Entre as inúmeras pesquisas que analisam essa temática na obra de Lobato, encontramos a dissertação, apresentado pela professora Tatiane Cristina da Costa, para o Mestrado em Letras, na Escola de Filosofia, Letras e Humanas da Universidade Federal de São Paulo, em 2019, intitulado: Negrinha na sala de aula: estímulo ao preconceito ou à reflexão?”.

Conduzida em sala de aula, essa experiência possibilitou uma análise sobre a recepção dos estudantes em relação a esse famoso conto lobatiano, com a intenção de observar como e a partir de quais recursos esses estudantes, construiriam hipóteses interpretativas sobre o texto, em especial no que diz respeito à questão racial.

A ideia, de acordo com a pesquisadora, foi justamente verificar se a leitura do conto Negrinha estimularia ou não o racismo, se contribuiria ou não para uma reflexão acerca do tema entre os próprios estudantes. Esse trabalho foi desenvolvido durante dois dias e envolveu um grupo de alunos, a maioria com 17 anos de idade, de uma escola técnica (ETEC), localizada no bairro Paraisópolis, na cidade de São Paulo, em dezembro de 2018. O grupo, formado em sua maioria, por estudantes que se declararam afrodescendentes, estudaram em escolas públicas durante o Ensino Fundamental e na maior parte, eram de famílias com renda de até 2 salários mínimos mensais para o seu sustento, o que faz com que elas sejam consideradas de renda salarial baixa.

* **TAREFAS A CUMPRIR**:
1. Transforme em tabela Markdown tudo o que vai do início da listagem até a linha que contém "For every layout", inclusive, com as colunas Nº e Linha. Deixe de fora as linhas em branco e as imagens.
2. Dê continuidade ao texto sobre a pesquisa com a leitura do conto Negrinha em sala de aula, a partir do ponto em que ele termina.

* **DADOS DISPONÍVEIS**:

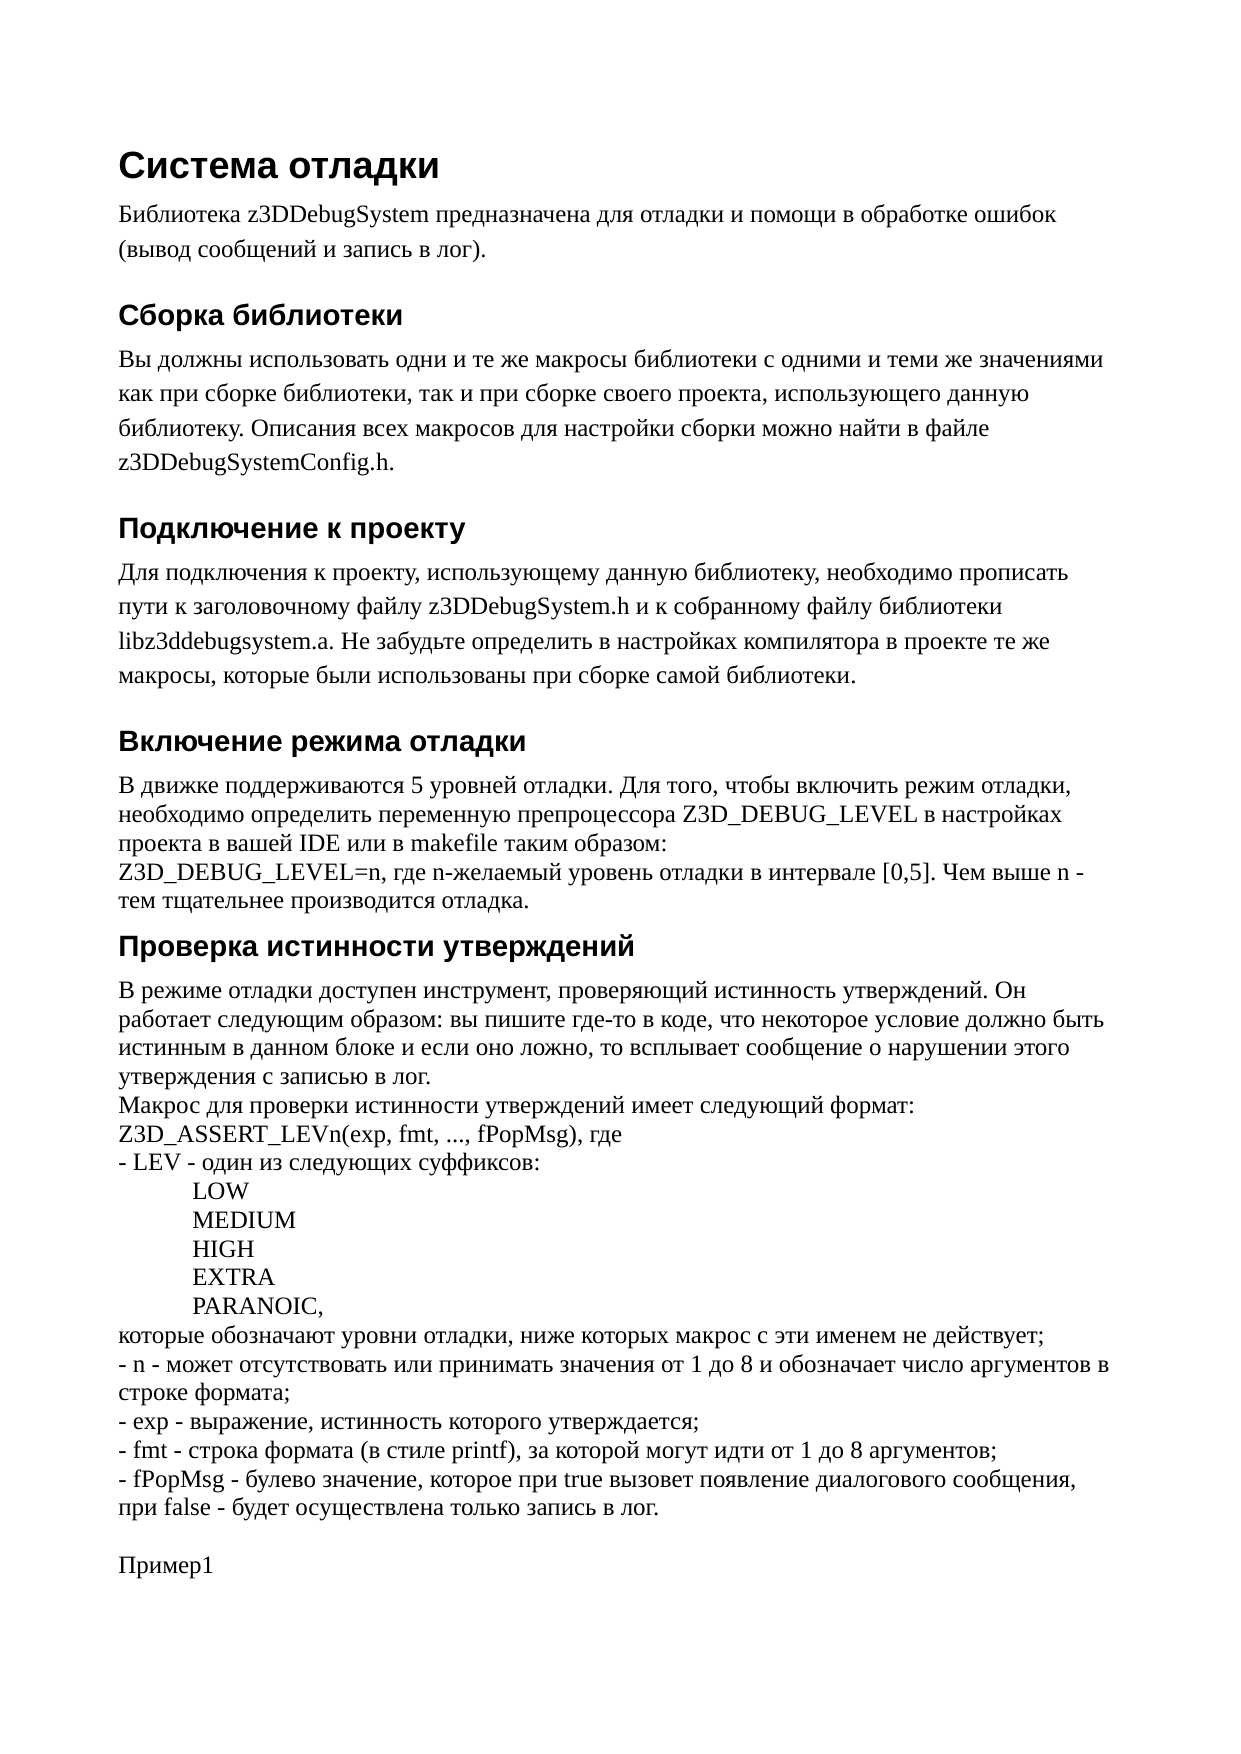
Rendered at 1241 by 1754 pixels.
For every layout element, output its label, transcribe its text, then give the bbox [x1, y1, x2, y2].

text Для подключения к проекту, использующему данную библиотеку, необходимо прописать пути к заголовочному файлу z3DDebugSystem.h и к собранному файлу библиотеки libz3ddebugsystem.a. Не забудьте определить в настройках компилятора в проекте те же макросы, которые были использованы при сборке самой библиотеки. [118, 557, 1122, 689]
text строке формата; [118, 1377, 1122, 1406]
text - fPopMsg - булево значение, которое при true вызовет появление диалогового сообщения, [118, 1464, 1122, 1492]
text которые обозначают уровни отладки, ниже которых макрос с эти именем не действует; [118, 1320, 1122, 1349]
text Вы должны использовать одни и те же макросы библиотеки с одними и теми же значениями как при сборке библиотеки, так и при сборке своего проекта, использующего данную библиотеку. Описания всех макросов для настройки сборки можно найти в файле z3DDebugSystemConfig.h. [118, 344, 1122, 476]
text Z3D_ASSERT_LEVn(exp, fmt, ..., fPopMsg), где [118, 1119, 1122, 1147]
text - exp - выражение, истинность которого утверждается; [118, 1406, 1122, 1435]
text - n - может отсутствовать или принимать значения от 1 до 8 и обозначает число аргументов в [118, 1349, 1122, 1377]
text В режиме отладки доступен инструмент, проверяющий истинность утверждений. Он работает следующим образом: вы пишите где-то в коде, что некоторое условие должно быть истинным в данном блоке и если оно ложно, то всплывает сообщение о нарушении этого утверждения с записью в лог. [118, 975, 1122, 1090]
text HIGH [118, 1234, 1122, 1262]
text LOW [118, 1176, 1122, 1205]
text Z3D_DEBUG_LEVEL=n, где n-желаемый уровень отладки в интервале [0,5]. Чем выше n - тем тщательнее производится отладка. [118, 857, 1122, 914]
text при false - будет осуществлена только запись в лог. [118, 1492, 1122, 1521]
subtitle Включение режима отладки [118, 724, 1122, 758]
subtitle Сборка библиотеки [118, 297, 1122, 331]
text PARANOIC, [118, 1291, 1122, 1320]
text EXTRA [118, 1262, 1122, 1291]
text - LEV - один из следующих суффиксов: [118, 1147, 1122, 1176]
subtitle Проверка истинности утверждений [118, 929, 1122, 962]
text MEDIUM [118, 1205, 1122, 1234]
text Пример1 [118, 1550, 1122, 1579]
subtitle Подключение к проекту [118, 511, 1122, 544]
text Библиотека z3DDebugSystem предназначена для отладки и помощи в обработке ошибок (вывод сообщений и запись в лог). [118, 199, 1122, 262]
subtitle Система отладки [118, 143, 1122, 187]
text В движке поддерживаются 5 уровней отладки. Для того, чтобы включить режим отладки, необходимо определить переменную препроцессора Z3D_DEBUG_LEVEL в настройках проекта в вашей IDE или в makefile таким образом: [118, 770, 1122, 857]
text - fmt - строка формата (в стиле printf), за которой могут идти от 1 до 8 аргументов; [118, 1435, 1122, 1464]
text Макрос для проверки истинности утверждений имеет следующий формат: [118, 1090, 1122, 1119]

* **RESPOSTAS EM ORDEM**:
1.
| Nº | Linha |
|---|---|
| 1 | Rendered at 1241 by 1754 pixels. |
| 2 | For every layout element, output its label, transcribe its text, then give the bbox [x1, y1, x2, y2]. |

2.
A pesquisa aconteceu em dois momentos distintos. No primeiro, os alunos receberam o conto Negrinha para uma leitura individual e silenciosa da narrativa, devendo, quando julgassem necessário, fazer anotações sobre todas as observações que tiveram. É importante dizer, que o grupo ainda não tinha lido a obra e nem recebeu qualquer tipo de influência que pudesse direcionar sua interpretação. Foram então formuladas questões para ouvir os comentários com relação a linguagem, enredo, estrutura, personagens, autor e sentimentos que o conto despertou.

Após a leitura, os alunos revelaram que se sentiram muito tocados pelos maus tratos e abusos sofridos pela menina, que a narrativa mexeu muito com o sentimento deles, despertando compaixão e até mesmo a vontade de chorar durante a leitura. Palavras diferentes, pouco ou nunca ouvidas por eles, chamaram a atenção, mas não foram empecilho para que pudessem identificar o significado delas.

O estudo identificou que a leitura de Negrinha despertou nos alunos percepções importantes como a corrupção dos homens pelo meio, a valorização de coisas simples, como o brincar de bonecas, a tolerância em meio as maldades sofridas pela protagonista e inclusive o papel da mulher na sociedade da época. Outros temas importantes como a

frustração de Dona Inácia por não ter filhos e descontar na pobre menina esse sentimento, o racismo dessa personagem (e não do autor), o conformismo da própria Negrinha que se sentia culpada e merecedora dos maus tratos sofridos por tanto ouvir da dona da casa que esse tratamento servia para educá-la, a transformação pelo brincar tambem foram discutidos pelo grupo.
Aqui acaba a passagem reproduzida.